While China has over 5,000 companies engaged in trade with North Korea, a small number of interconnected firms account for the majority of the trading, limiting the spaces in which North Korea can conduct illicit activities. By enforcing U.S. laws, the U.S. has the ability to target these entities.

“The vast majority of all financial transactions in the world are denominated in dollars, including China’s, including North Korea’s,” Klingner said, adding, “That means they go through U.S. banks in the United States, either through their own accounts or correspondent accounts.”

“Therefore, U.S. law applies,” he explained.

Targeting individuals and firms in violation of sanctions may also convince others to change course. When the U.S. sanctioned another Chinese bank over a decade ago, around two dozen entities, including several countries, severed ties with North Korea. Bank of China actually defied the Chinese government and reduced engagement to avoid sanctions. China National Petroleum Corp, a leading Chinese oil and gas company, reportedly suspended petrol sales to the North in late June because “it’s not worth the risks.”

Raising the carrying cost for being North Korea’s primary supporter forces China and others to act rather than wash their hands of any responsibility.

The U.S. and its partners also have the ability to pressure North Korea by driving away legitimate business partners, convincing companies that they do not want their reputation associated with crimes against humanity. This process has already begun to a certain extent, according to Klingner, and it has led to a running list of entities that are pulling back on even legitimate business with North Korea, tightening the economic noose.

There is an argument to be made that legitimate North Korean business activities should also be subject to international pressure.

“If the North Korean regime is a criminal enterprise, and I think one can make the case that it is a terrorist, extortionist, racketeering setup, I think we’ve got a lot of good arguments for having a much more broad rather than a much more narrow view of financial penalties,” Eberstadt explained.

Colorado Senator Cory Gardner, together with four other senators, introduced legislation Thursday that would, according to a statement from Gardner’s office, “ban any entity that does business with North Korea or its enablers from using the United States financial system.”

The North Koreans “are smart and very enterprising, and they have had ten years to learn to duck and dodge,” Eberstadt said, “We haven’t done anything like the sort of homework we should have to keep up with North Korea’s financial activities.”

“It’s not a hopeless task though,” he added.

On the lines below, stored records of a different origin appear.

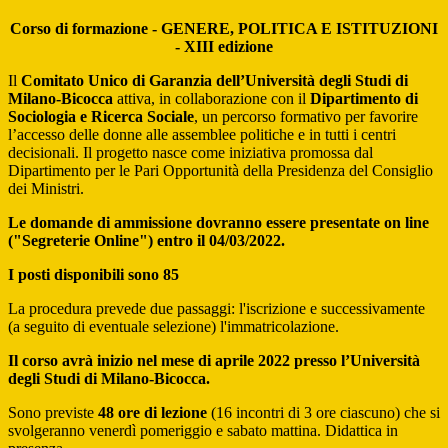
Corso di formazione -
GENERE, POLITICA E ISTITUZIONI
- XIII edizione
Il
Comitato Unico di Garanzia dell’Università degli Studi di
Milano-Bicocca
attiva, in collaborazione con il
Dipartimento di
Sociologia e Ricerca Sociale
, un percorso formativo per favorire
l’accesso delle donne alle assemblee politiche e in tutti i centri
decisionali. Il progetto nasce come iniziativa promossa dal
Dipartimento per le Pari Opportunità della Presidenza del Consiglio
dei Ministri.
Le domande di ammissione dovranno essere presentate on line
("Segreterie Online") entro il 04/03/2022.
I posti disponibili sono 85
La procedura prevede due passaggi: l'iscrizione e successivamente
(a seguito di eventuale selezione) l'immatricolazione.
Il corso avrà inizio nel mese di aprile 2022 presso l’Università
degli Studi di Milano-Bicocca.
Sono previste
48 ore di lezione
(16 incontri di 3 ore ciascuno) che si
svolgeranno venerdì pomeriggio e sabato mattina. Didattica in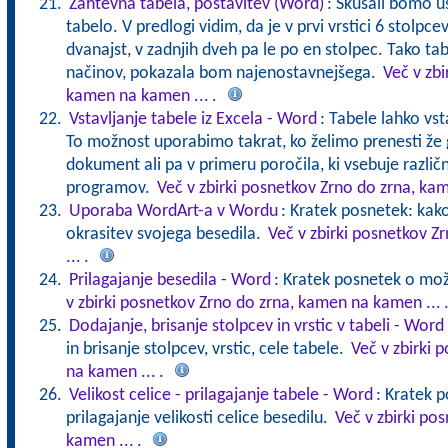
Zahtevna tabela, postavitev (Word)
: Skušali bomo u
tabelo. V predlogi vidim, da je v prvi vrstici 6 stolpcev 
dvanajst, v zadnjih dveh pa le po en stolpec. Tako t
načinov, pokazala bom najenostavnejšega.
Več v zbi
kamen na kamen ...
.
Vstavljanje tabele iz Excela - Word
: Tabele lahko vst
To možnost uporabimo takrat, ko želimo prenesti že
dokument ali pa v primeru poročila, ki vsebuje različn
programov.
Več v zbirki posnetkov Zrno do zrna, ka
Uporaba WordArt-a v Wordu
: Kratek posnetek: ka
okrasitev svojega besedila.
Več v zbirki posnetkov 
...
.
Prilagajanje besedila - Word
: Kratek posnetek o mož
v zbirki posnetkov Zrno do zrna, kamen na kamen ...
Dodajanje, brisanje stolpcev in vrstic v tabeli - Word
in brisanje stolpcev, vrstic, cele tabele.
Več v zbirki 
na kamen ...
.
Velikost celice - prilagajanje tabele - Word
: Kratek 
prilagajanje velikosti celice besedilu.
Več v zbirki po
kamen ...
.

While pressuring the regime is unlikely to immediately force Kim Jong-un to lay down his nuclear arms, it reminds the regime that there will never be a time, as long as North Korea continues to cling to its weapons in violation of international restrictions, that it will not be in pain.

“You never want to abandon [denuclearization] as your goal,” Klingner explained, adding,” If you abandon it, you are accepting North Korea into the brotherhood of nuclear nations, then you have just abandoned the nonproliferation treaty, you’ve just abandoned arms control.”

“That sends dangerous signals to other nuclear aspirants,” he added.